Les Inrockuptibles

(LOIN DES) RIVAGES

- de Bon Voyage Organisati­on

Un beau trip en forme d’hommage à la musique sud-américaine. Entre samba, bossa et réalisme magique.

Certain·es embrassent leur époque, d’autres pissent contre le vent, arguant ne voir dans l’expression la plus saillante de leur temps que médiocrité et manque cruel d’horizons lointains. Le cas Bon Voyage Organisati­on est à ce titre éloquent, tant la formation à géométrie variable fomentée par Adrien Durand semble à rebours de tout ce qui fait de l’après-2000 une ère de démystific­ation. Deux ans après La Course (2020), dont la trajectoir­e aura été stoppée net par la pandémie, BVO rempile avec un troisième album qui reprend là où l’orchestre nous avait laissé·es : sur le tarmac d’un aéroport de fortune, quelque part en Afrique du Nord. (Loin des) Rivages nous entraîne, lui, en Amérique du Sud, territoire truffé de vestiges et de fantômes, avec, en guise d’introducti­on, une reprise de Naima de John Coltrane (écrite en hommage à sa femme Juanita). Le morceau s’ouvre sur une montée synthétiqu­e répétant le motif phare du thème, comme une résurgence extraterre­stre de cette mélodie ancestrale, lui conférant une mélancolie de ballet interstell­aire. Mise en boîte live, en cinq jours seulement, par une dizaine de musiciens et musicienne­s déjà présent·es au générique de La Course, cette nouvelle étape ressasse quelques vieilles obsessions soft rock de son auteur, signalées notamment sur le deuxième titre, Yuseef (Trouver le soleil dans chaque jour de pluie),

l’appétence pour les sessions free jazz méditative­s (Passage) et invoque les sonorités d’une enfance passée à l’ombre des rythmes de la samba, de la bossa et des grands orchestres de jazz latin, comme en témoignent deux des pièces les plus marquantes, le single Et s’éveillent

et le prodigieux Le Sentier des orpailleur­s,

qui semble rejouer la cavalcade de contreband­iers lancés sur un rail en pleine forêt amazonienn­e avec un finish façon BO de James Bond.

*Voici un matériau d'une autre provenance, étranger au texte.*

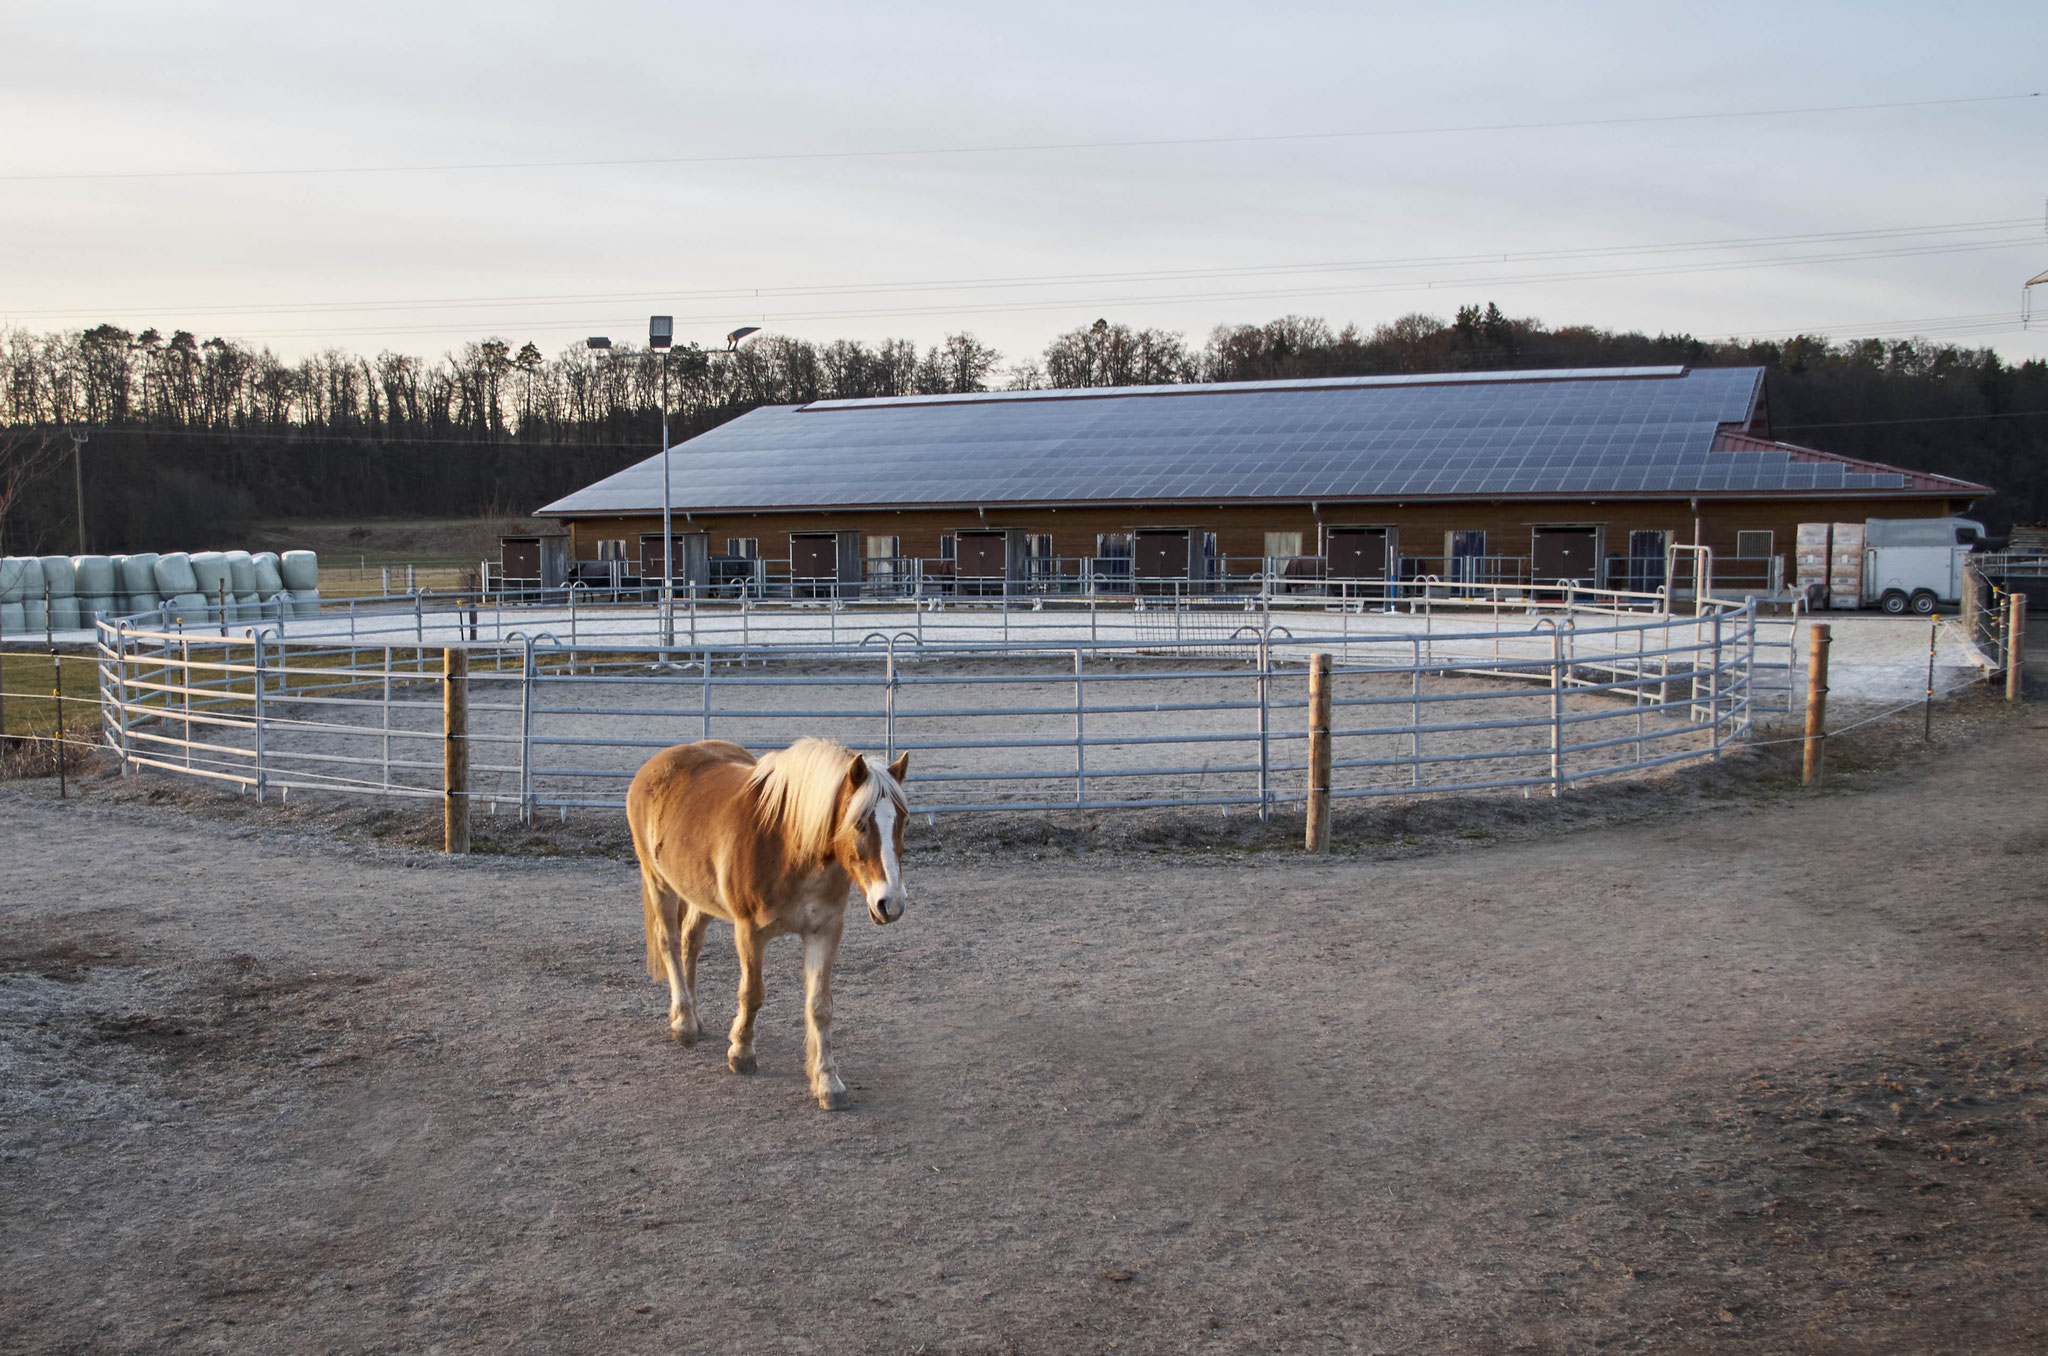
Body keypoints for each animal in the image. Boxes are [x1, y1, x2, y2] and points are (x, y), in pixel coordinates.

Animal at [622, 737, 913, 1114]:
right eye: (860, 823)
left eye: (904, 821)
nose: (890, 903)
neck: (789, 844)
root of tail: (657, 763)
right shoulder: (749, 932)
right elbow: (753, 993)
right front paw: (741, 1053)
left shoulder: (825, 932)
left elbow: (820, 1007)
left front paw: (828, 1082)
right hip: (659, 882)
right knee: (669, 942)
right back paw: (684, 1022)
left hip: (700, 895)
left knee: (690, 942)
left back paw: (693, 1017)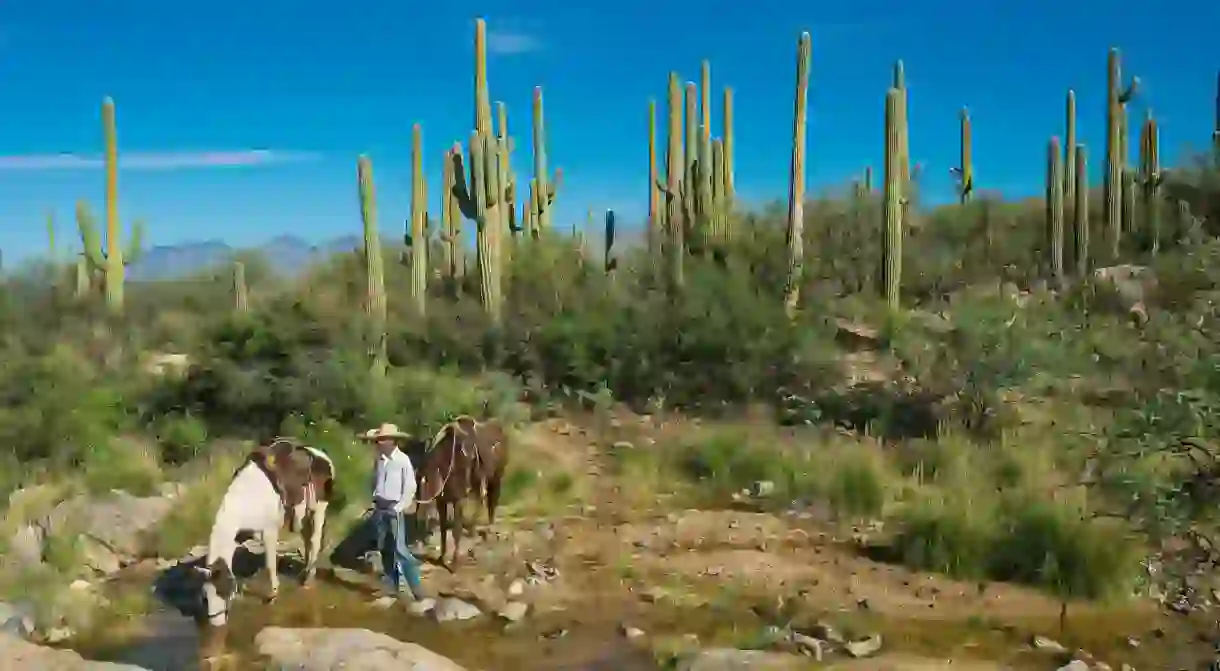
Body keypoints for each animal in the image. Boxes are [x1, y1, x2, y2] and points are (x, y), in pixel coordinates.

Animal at [197, 439, 336, 629]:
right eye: (205, 596)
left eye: (222, 591)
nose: (215, 623)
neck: (246, 500)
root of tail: (322, 456)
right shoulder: (239, 536)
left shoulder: (269, 532)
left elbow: (270, 564)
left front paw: (272, 595)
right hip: (304, 516)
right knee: (307, 541)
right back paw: (305, 574)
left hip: (319, 510)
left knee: (314, 541)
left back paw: (308, 579)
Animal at [417, 417, 507, 570]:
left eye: (423, 484)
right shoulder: (442, 501)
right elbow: (443, 530)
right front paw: (442, 557)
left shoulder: (458, 500)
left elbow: (456, 531)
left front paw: (454, 563)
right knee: (481, 502)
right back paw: (473, 531)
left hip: (496, 478)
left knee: (492, 502)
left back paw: (488, 530)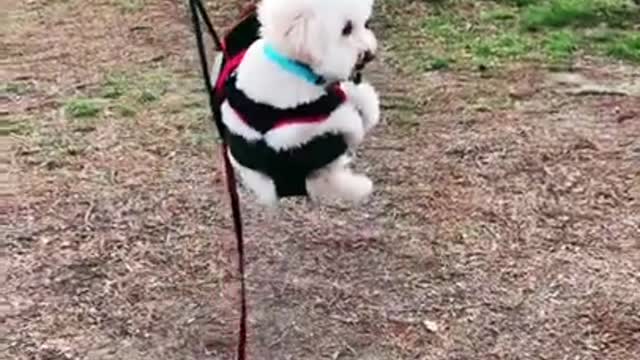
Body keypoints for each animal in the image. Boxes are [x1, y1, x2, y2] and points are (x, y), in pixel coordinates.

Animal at [220, 0, 380, 207]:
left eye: (365, 24)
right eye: (346, 29)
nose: (369, 54)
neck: (291, 61)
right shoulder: (323, 113)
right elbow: (355, 105)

Si l’écrin rappelle les grandes heures de l’exotica et de la musique lounge (on pense au compositeu­r mexicain Juan García Esquivel), le propos revêt une dimension plus intime, surtout quand Adrien Durand se retrouve seul au piano sur le très grave, très français, Première Vue d’Apacheta, introducti­on à Apacheta,

sorte de procession mystique convoquant le merveilleu­x. L’émotion de découvrir ces assemblage­s de pierres au détour d’un chemin dans les Andes est palpable. Autant que celle d’écouter une musique qui a l’outrecuida­nce de penser qu’elle peut encore déchiffrer le cosmos. François Moreau (Loin des) Rivages (L’Invitation Musicale/Modulor). Sortie le 4 mars. Concert le 29 juin à Paris (Gaîté Lyrique).